1. An acquisition unit that acquires information on the user's facial expressions and posture, An estimation unit that estimates emotions and fatigue levels based on the information acquired by the acquisition unit, A generation unit that generates optimal background music based on the emotions, fatigue level, and BGM playback history estimated by the estimation unit, The system includes a playback unit that plays the background music generated by the generation unit. A system characterized by the following features.

2. It features a conversion unit that converts humming into music. The system according to feature 1.

3. It is equipped with an information acquisition unit that obtains blood pressure and heart rate information from a smartwatch. The system according to feature 1.

4. It includes a control unit that generates music based on user instructions. The system according to feature 1.

5. The estimation unit, Emotions and fatigue levels are estimated using collaborative filtering, emotion estimation, and posture estimation techniques. The system according to feature 1.
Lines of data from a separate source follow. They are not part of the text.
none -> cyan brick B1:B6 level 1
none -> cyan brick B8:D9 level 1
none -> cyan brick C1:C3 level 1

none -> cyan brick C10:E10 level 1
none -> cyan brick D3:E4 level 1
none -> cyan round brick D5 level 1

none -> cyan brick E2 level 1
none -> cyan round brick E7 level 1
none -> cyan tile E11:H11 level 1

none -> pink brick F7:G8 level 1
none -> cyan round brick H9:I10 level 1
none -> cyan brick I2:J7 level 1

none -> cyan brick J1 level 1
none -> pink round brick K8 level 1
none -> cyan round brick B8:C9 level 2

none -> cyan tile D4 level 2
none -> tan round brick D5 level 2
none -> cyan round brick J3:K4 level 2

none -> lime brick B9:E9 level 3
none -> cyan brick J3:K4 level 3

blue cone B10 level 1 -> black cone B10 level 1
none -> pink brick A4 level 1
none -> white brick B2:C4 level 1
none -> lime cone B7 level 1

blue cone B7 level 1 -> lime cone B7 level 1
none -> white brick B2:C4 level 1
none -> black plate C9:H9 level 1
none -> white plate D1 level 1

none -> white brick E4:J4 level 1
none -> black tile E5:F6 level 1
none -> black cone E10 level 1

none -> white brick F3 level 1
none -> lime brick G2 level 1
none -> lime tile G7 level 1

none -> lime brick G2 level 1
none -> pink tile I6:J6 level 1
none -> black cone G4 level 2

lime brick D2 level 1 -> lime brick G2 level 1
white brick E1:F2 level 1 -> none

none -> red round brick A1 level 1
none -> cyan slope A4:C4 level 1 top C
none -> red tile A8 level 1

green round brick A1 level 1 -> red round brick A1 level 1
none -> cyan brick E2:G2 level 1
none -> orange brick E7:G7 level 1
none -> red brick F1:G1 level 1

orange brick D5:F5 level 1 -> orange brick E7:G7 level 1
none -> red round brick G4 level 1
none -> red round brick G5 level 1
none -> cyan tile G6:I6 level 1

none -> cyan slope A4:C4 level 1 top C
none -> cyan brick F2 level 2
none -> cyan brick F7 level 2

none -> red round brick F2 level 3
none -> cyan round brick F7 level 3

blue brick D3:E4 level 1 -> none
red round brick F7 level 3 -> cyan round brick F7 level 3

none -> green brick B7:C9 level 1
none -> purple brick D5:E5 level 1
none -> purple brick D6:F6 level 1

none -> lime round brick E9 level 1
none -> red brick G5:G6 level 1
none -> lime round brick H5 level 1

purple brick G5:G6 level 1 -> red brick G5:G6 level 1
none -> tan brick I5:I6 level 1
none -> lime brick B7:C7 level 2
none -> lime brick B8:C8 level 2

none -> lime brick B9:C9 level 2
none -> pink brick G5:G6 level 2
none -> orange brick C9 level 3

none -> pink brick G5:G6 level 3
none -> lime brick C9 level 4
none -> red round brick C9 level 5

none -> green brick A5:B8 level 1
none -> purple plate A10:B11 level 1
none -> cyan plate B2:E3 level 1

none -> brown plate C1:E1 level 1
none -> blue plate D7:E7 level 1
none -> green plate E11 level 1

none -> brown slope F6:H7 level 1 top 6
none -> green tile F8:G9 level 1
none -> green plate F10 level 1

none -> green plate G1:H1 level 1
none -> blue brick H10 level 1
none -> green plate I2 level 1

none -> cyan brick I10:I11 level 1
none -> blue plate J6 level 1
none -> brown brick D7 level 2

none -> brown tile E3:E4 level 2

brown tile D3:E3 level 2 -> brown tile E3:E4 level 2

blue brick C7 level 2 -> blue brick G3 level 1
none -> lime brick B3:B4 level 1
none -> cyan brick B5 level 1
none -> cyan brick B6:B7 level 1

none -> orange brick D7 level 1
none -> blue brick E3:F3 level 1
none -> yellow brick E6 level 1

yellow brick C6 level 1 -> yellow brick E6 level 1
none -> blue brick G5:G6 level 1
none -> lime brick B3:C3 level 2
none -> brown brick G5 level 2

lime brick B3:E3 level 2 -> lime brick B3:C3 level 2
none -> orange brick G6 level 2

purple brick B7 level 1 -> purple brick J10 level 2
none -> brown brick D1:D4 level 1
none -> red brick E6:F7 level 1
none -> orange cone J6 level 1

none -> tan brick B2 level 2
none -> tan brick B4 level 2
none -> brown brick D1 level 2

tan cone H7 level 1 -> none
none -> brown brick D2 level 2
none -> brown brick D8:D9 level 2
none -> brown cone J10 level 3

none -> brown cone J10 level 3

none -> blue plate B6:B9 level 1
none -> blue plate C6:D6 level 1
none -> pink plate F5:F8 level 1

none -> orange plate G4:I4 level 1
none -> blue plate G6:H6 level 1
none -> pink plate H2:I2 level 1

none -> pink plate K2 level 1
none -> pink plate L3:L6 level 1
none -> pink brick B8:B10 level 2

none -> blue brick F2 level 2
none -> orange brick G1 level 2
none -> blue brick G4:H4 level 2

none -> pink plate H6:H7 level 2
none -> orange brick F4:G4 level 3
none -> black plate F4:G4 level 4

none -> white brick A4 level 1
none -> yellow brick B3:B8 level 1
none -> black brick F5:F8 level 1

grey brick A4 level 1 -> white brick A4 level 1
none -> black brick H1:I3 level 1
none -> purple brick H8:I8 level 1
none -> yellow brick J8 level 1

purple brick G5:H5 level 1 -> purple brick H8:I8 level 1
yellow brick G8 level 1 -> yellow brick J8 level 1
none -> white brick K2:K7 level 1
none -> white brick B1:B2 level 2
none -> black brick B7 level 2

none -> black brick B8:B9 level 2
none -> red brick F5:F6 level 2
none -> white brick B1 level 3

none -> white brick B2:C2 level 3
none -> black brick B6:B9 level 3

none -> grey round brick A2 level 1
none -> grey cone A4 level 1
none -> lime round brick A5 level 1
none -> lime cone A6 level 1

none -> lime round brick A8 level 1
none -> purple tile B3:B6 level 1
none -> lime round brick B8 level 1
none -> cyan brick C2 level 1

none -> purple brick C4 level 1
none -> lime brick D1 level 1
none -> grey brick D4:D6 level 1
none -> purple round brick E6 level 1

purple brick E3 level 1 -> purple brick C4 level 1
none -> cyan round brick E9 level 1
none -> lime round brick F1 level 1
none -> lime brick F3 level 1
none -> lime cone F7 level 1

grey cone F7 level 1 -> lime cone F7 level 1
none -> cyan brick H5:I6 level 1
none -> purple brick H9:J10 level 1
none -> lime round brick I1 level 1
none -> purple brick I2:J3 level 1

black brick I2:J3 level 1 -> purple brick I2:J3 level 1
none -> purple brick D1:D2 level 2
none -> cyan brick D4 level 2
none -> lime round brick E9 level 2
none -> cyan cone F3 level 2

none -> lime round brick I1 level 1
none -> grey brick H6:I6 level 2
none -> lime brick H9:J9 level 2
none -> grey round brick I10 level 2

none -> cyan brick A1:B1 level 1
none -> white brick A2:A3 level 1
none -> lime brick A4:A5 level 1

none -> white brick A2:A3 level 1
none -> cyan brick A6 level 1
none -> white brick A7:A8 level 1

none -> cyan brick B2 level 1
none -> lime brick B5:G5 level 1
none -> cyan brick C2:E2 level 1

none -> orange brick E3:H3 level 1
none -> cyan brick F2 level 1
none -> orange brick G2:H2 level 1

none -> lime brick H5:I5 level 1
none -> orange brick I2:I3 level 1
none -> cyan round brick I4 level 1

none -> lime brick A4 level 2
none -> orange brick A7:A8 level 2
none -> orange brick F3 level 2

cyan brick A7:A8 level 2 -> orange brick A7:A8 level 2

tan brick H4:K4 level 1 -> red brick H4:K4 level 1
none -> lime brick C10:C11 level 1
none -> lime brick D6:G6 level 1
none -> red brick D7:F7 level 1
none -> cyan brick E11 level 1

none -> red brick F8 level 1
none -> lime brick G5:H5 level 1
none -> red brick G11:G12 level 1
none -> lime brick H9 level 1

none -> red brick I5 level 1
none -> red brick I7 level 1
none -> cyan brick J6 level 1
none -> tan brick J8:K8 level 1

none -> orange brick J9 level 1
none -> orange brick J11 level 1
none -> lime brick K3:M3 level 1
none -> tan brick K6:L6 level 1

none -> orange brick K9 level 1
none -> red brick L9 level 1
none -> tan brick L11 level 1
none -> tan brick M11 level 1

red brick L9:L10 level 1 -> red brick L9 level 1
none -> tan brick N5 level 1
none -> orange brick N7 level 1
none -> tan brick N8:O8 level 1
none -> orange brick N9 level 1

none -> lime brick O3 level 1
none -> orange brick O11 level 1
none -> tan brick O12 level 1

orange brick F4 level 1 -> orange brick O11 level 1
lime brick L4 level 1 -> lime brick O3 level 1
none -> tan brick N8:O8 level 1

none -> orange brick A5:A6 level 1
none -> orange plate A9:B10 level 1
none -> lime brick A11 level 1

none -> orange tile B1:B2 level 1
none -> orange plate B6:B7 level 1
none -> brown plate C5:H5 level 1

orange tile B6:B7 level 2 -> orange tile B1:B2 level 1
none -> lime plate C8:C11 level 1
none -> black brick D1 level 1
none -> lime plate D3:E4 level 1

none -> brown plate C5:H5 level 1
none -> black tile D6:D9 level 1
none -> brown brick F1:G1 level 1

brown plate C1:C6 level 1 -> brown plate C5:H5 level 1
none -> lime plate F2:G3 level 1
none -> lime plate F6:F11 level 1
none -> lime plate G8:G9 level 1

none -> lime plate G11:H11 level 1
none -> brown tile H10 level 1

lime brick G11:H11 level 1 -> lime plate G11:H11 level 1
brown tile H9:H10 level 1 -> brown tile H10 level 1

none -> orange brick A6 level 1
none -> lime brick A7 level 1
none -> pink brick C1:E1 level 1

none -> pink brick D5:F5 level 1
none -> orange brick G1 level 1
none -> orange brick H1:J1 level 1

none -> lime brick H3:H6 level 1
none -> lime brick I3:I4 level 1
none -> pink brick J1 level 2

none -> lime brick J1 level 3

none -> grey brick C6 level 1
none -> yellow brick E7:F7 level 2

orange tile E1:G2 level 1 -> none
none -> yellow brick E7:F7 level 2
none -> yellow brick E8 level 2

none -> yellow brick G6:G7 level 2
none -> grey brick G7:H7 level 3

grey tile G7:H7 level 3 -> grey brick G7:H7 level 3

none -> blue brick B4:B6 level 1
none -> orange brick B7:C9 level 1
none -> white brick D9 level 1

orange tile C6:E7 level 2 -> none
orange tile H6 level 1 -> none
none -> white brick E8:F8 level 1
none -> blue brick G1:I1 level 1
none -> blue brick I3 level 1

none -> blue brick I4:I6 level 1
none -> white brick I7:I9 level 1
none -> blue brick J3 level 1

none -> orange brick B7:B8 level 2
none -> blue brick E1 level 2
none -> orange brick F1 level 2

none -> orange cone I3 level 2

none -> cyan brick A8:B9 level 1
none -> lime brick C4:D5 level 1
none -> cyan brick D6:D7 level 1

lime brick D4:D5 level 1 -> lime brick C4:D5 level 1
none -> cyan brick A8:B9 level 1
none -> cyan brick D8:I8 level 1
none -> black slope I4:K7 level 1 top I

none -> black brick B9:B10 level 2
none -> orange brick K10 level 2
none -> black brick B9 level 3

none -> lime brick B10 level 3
6. The conversion unit is Using speech recognition, speech synthesis, and music generation technologies, we convert humming into music. The system according to feature 2.

7. The acquisition unit is, The system estimates the user's emotions and adjusts the timing of acquiring facial and posture information based on the estimated emotions. The system according to feature 1.

8. The acquisition unit is, The system analyzes the user's past facial expressions and posture history to select the optimal acquisition method. The system according to feature 1.